Pearlie chuckled. “I’m sure you would, Cal. We’ve got calves to brand and you’ll do anything to get out of a little work.”
“It’s not that,” Cal said. “I was just volunteering, is all.”
“Thanks anyway,” Smoke said. “But she’s been back East for almost a month and I’m sort of anxious to see her again.”
When Smoke reached the train depot in Big Rock, he checked the arrival and departure blackboard to see if the train was on time. There was no arrival time listed, so he went inside to talk to the ticket agent. He was huddled in a nervous conversation with Sheriff Monte Carson.
“Hello, Monte, good evening, Hodge,” Smoke said, greeting the two men. “How are you doing?”
“Smoke, I’m glad you are here,” Sheriff Carson said. “We’ve got a problem with the train.”
“What kind of problem? Sally is on that train.”
“Yes, I know she is. We think the train is being robbed.”
“Being robbed, or has been robbed?” Smoke replied, confused by the remark.
“Being robbed,” Sheriff Carson said. “At least, we think that it what it is. The train is stopped about five miles east of here. There is an obstruction on the track so it can’t go forward, and another on the track to keep it from going back.”
“How do you know this?”
“Ollie Cook is the switch operator just this side of where the train is. When the train didn’t come through his switch on time, he walked down the track to find out why, and that’s when he saw the train barricaded like that. He hurried back to his switch shack and called the depot.”
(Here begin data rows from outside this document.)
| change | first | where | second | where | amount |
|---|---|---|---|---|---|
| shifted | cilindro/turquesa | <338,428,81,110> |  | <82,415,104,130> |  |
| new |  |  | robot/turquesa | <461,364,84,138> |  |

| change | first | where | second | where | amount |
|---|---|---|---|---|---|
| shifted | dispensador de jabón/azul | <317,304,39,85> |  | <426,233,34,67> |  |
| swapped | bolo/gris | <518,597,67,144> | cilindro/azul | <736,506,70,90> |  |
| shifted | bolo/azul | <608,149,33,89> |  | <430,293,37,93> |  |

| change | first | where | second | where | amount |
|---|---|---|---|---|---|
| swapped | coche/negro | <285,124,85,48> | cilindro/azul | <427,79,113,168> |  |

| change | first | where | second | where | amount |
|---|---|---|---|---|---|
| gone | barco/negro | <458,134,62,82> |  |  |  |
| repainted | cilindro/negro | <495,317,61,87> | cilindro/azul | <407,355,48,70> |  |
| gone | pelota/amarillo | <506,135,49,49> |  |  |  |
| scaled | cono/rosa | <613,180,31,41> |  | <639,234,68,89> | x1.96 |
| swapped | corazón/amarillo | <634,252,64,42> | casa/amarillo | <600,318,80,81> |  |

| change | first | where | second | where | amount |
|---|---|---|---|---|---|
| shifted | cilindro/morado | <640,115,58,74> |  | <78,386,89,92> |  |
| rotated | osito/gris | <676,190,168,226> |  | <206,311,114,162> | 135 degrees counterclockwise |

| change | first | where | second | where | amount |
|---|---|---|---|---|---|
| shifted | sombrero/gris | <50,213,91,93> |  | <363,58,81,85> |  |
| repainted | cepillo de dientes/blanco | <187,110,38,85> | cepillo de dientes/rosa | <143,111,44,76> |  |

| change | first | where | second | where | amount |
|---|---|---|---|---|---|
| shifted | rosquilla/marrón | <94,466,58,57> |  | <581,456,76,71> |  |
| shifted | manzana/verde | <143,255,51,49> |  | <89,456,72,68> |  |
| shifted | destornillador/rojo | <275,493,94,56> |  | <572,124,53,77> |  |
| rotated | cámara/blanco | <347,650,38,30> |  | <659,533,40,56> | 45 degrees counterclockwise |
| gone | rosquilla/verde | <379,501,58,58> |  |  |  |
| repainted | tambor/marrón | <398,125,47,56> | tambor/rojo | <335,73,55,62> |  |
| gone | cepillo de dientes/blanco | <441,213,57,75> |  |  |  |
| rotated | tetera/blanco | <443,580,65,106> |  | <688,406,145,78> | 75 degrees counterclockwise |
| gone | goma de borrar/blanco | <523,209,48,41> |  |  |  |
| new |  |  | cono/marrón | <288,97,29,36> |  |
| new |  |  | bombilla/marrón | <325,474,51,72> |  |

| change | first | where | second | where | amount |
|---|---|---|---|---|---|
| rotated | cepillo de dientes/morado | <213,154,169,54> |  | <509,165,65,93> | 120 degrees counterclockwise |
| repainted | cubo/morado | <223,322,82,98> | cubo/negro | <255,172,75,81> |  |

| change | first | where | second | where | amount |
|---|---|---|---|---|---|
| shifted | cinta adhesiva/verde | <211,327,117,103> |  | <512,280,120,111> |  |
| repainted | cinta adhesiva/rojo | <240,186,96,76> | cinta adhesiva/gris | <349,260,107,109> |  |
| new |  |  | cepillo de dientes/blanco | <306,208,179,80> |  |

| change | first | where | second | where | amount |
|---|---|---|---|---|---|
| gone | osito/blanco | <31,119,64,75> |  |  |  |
“And I called Sheriff Carson,” Hodge said.
“I’m about to get a posse together to ride out there and see what it’s all about,” the sheriff said.
“No need for a posse. Deputize me,” Smoke suggested. “Like I said, Sally is on that train.”
“You are already a deputy, Smoke, you know that.”
“Yes, I know. But I don’t want people thinking I’ve gone off on my own just because Sally is on the train. I need you to authorize this in front of a witness.”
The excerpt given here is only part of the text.